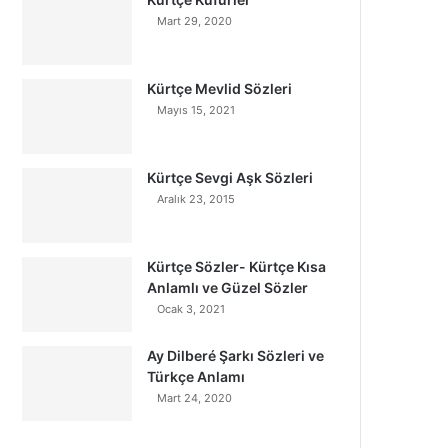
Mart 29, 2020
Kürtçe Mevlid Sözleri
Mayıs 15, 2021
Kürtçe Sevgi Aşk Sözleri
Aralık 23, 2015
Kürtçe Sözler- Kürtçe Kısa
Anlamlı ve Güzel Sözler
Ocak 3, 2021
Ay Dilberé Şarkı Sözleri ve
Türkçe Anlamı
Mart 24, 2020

--

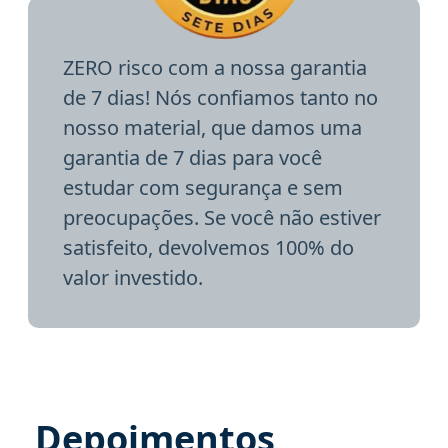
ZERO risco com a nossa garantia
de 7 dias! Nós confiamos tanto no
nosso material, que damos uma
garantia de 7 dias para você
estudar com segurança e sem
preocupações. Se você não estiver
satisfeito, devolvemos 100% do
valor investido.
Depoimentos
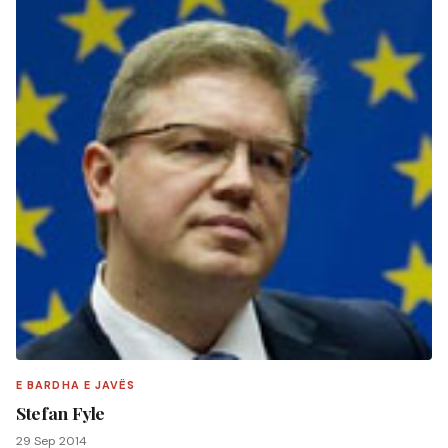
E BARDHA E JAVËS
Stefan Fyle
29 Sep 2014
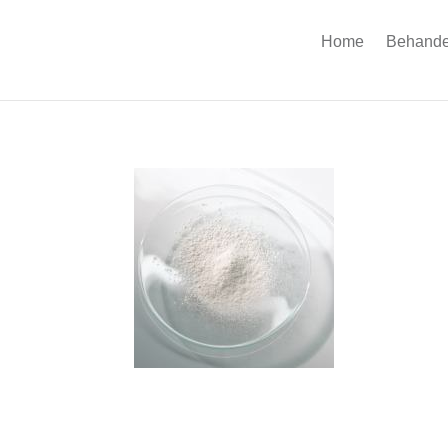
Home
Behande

### Exercise objective
Determine the number of lines above that include the word "Kürtçe"; the reply is that number only.

### Exercise output
3